▶ Supplied material:
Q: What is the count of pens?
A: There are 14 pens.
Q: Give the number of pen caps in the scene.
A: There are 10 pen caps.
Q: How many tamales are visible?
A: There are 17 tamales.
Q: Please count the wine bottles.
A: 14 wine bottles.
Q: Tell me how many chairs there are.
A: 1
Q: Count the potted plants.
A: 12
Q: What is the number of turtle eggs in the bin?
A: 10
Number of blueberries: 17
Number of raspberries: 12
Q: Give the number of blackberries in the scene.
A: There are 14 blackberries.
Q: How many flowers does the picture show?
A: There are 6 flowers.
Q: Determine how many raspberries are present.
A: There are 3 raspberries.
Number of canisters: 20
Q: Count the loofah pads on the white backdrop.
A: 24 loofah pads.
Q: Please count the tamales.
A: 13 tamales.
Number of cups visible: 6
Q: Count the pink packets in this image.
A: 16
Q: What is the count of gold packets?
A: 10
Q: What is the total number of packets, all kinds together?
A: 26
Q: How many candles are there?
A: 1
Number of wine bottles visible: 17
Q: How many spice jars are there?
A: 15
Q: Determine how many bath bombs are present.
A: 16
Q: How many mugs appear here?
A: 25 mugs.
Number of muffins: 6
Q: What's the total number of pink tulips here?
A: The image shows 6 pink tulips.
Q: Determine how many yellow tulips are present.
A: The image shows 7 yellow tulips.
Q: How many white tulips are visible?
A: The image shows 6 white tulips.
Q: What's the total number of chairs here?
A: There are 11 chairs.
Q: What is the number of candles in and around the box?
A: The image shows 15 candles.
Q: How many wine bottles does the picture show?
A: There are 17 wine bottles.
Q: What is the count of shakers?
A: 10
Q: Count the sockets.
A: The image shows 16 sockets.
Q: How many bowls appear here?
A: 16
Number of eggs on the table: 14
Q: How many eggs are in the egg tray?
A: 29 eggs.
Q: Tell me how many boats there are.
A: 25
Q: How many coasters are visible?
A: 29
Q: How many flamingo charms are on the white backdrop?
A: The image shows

▶ What is needed: Copy every row above word for word, without changing anything.

▶ The solution:
Q: What is the count of pens?
A: There are 14 pens.
Q: Give the number of pen caps in the scene.
A: There are 10 pen caps.
Q: How many tamales are visible?
A: There are 17 tamales.
Q: Please count the wine bottles.
A: 14 wine bottles.
Q: Tell me how many chairs there are.
A: 1
Q: Count the potted plants.
A: 12
Q: What is the number of turtle eggs in the bin?
A: 10
Number of blueberries: 17
Number of raspberries: 12
Q: Give the number of blackberries in the scene.
A: There are 14 blackberries.
Q: How many flowers does the picture show?
A: There are 6 flowers.
Q: Determine how many raspberries are present.
A: There are 3 raspberries.
Number of canisters: 20
Q: Count the loofah pads on the white backdrop.
A: 24 loofah pads.
Q: Please count the tamales.
A: 13 tamales.
Number of cups visible: 6
Q: Count the pink packets in this image.
A: 16
Q: What is the count of gold packets?
A: 10
Q: What is the total number of packets, all kinds together?
A: 26
Q: How many candles are there?
A: 1
Number of wine bottles visible: 17
Q: How many spice jars are there?
A: 15
Q: Determine how many bath bombs are present.
A: 16
Q: How many mugs appear here?
A: 25 mugs.
Number of muffins: 6
Q: What's the total number of pink tulips here?
A: The image shows 6 pink tulips.
Q: Determine how many yellow tulips are present.
A: The image shows 7 yellow tulips.
Q: How many white tulips are visible?
A: The image shows 6 white tulips.
Q: What's the total number of chairs here?
A: There are 11 chairs.
Q: What is the number of candles in and around the box?
A: The image shows 15 candles.
Q: How many wine bottles does the picture show?
A: There are 17 wine bottles.
Q: What is the count of shakers?
A: 10
Q: Count the sockets.
A: The image shows 16 sockets.
Q: How many bowls appear here?
A: 16
Number of eggs on the table: 14
Q: How many eggs are in the egg tray?
A: 29 eggs.
Q: Tell me how many boats there are.
A: 25
Q: How many coasters are visible?
A: 29
Q: How many flamingo charms are on the white backdrop?
A: The image shows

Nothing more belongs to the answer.